• _Exercise inputs_:
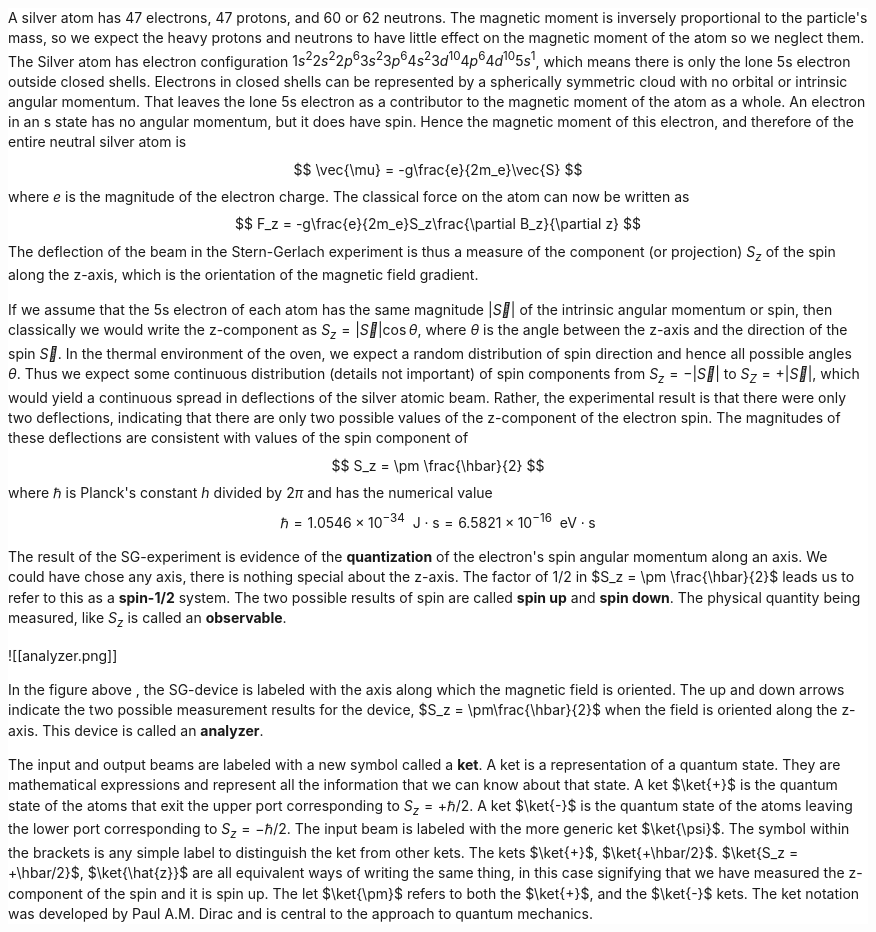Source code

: A silver atom has 47 electrons, 47 protons, and 60 or 62 neutrons. The magnetic moment  is inversely proportional to the particle's mass, so we expect the heavy protons and neutrons to have little effect on the magnetic moment of the atom so we neglect them. The Silver atom has electron configuration $1s^{2}2s^{2}2p^{6}3s^{2}3p^{6}4s^{2}3d^{10}4p^{6}4d^{10}5s^{1}$, which means there is only the lone 5s electron outside closed shells. Electrons in closed shells can be represented by a spherically symmetric cloud with no orbital or intrinsic angular momentum. That leaves the lone 5s electron as a contributor to the magnetic moment of the atom as a whole. An electron in an s state has no angular momentum, but it does have spin. Hence the magnetic moment of this electron, and therefore of the entire neutral silver atom is
$$
    \vec{\mu} = -g\frac{e}{2m_e}\vec{S}
$$
where $e$ is the magnitude of the electron charge. The classical force on the atom can now be written as 
$$
F_z = -g\frac{e}{2m_e}S_z\frac{\partial B_z}{\partial z}
$$
The deflection of the beam in the Stern-Gerlach experiment is thus a measure of the component (or projection) $S_z$ of the spin along the z-axis, which is the orientation of the magnetic field gradient.

If we assume that the 5s electron of each atom has the same magnitude $|\vec{S}|$ of the intrinsic angular momentum or spin, then classically we would write the z-component as $S_z = |\vec{S}|\cos\theta$, where $\theta$ is the angle between the z-axis and the direction of the spin $\vec{S}$. In the thermal environment of the oven, we expect a random distribution of spin direction and hence all possible angles $\theta$. Thus we expect some continuous distribution (details not important) of spin components from $S_z = -|\vec{S}|$ to $S_Z = +|\vec{S}|$, which would yield a continuous spread in deflections of the silver atomic beam. Rather, the experimental result is that there were only two deflections, indicating that there are only two possible values of the z-component of the electron spin. The magnitudes of these deflections are consistent with values of the spin component of
$$
S_z = \pm \frac{\hbar}{2}
$$
where $\hbar$ is Planck's constant $h$ divided by $2\pi$ and has the numerical value
$$
    \hbar = 1.0546\times10^{-34}\ \ \mathrm{J\cdot s}
    = 6.5821\times 10^{-16}\ \ \mathrm{eV\cdot s}
$$

The result of the SG-experiment is evidence of the __quantization__ of the electron's spin angular momentum along an axis. We could have chose any axis, there is nothing special about the z-axis. The factor of 1/2 in $S_z = \pm \frac{\hbar}{2}$ leads us to refer to this as a __spin-1/2__ system. The two possible results of spin are called __spin up__ and __spin down__. The physical quantity being measured, like $S_z$ is called an __observable__.

![[analyzer.png]]

In the figure above , the SG-device is labeled with the axis along which the magnetic field is oriented. The up and down arrows indicate the two possible measurement results for the device, $S_z = \pm\frac{\hbar}{2}$ when the field is oriented along the z-axis. This device is called an __analyzer__. 

The input and output beams are labeled with a new symbol called a __ket__. A ket is a representation of a quantum state. They are mathematical expressions and represent all the information that we can know about that state. A ket $\ket{+}$ is the quantum state of the atoms that exit the upper port corresponding to $S_z = +\hbar/2$. A ket $\ket{-}$ is the quantum state of the atoms leaving the lower port corresponding to $S_z = -\hbar/2$. The input beam is labeled with the more generic ket $\ket{\psi}$. The symbol within the brackets is any simple label to distinguish the ket from other kets. The kets $\ket{+}$, $\ket{+\hbar/2}$. $\ket{S_z = +\hbar/2}$, $\ket{\hat{z}}$ are all equivalent ways of writing the same thing, in this case signifying that we have measured the z-component of the spin and it is spin up. The let $\ket{\pm}$ refers to both the $\ket{+}$, and the $\ket{-}$ kets. The ket notation was developed by Paul A.M. Dirac and is central to the approach to quantum mechanics.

• _Activity_:
Filter the records above for the string "field" and copy each matching line.

• _Solution for this exercise_:
The deflection of the beam in the Stern-Gerlach experiment is thus a measure of the component (or projection) $S_z$ of the spin along the z-axis, which is the orientation of the magnetic field gradient.
In the figure above , the SG-device is labeled with the axis along which the magnetic field is oriented. The up and down arrows indicate the two possible measurement results for the device, $S_z = \pm\frac{\hbar}{2}$ when the field is oriented along the z-axis. This device is called an __analyzer__. 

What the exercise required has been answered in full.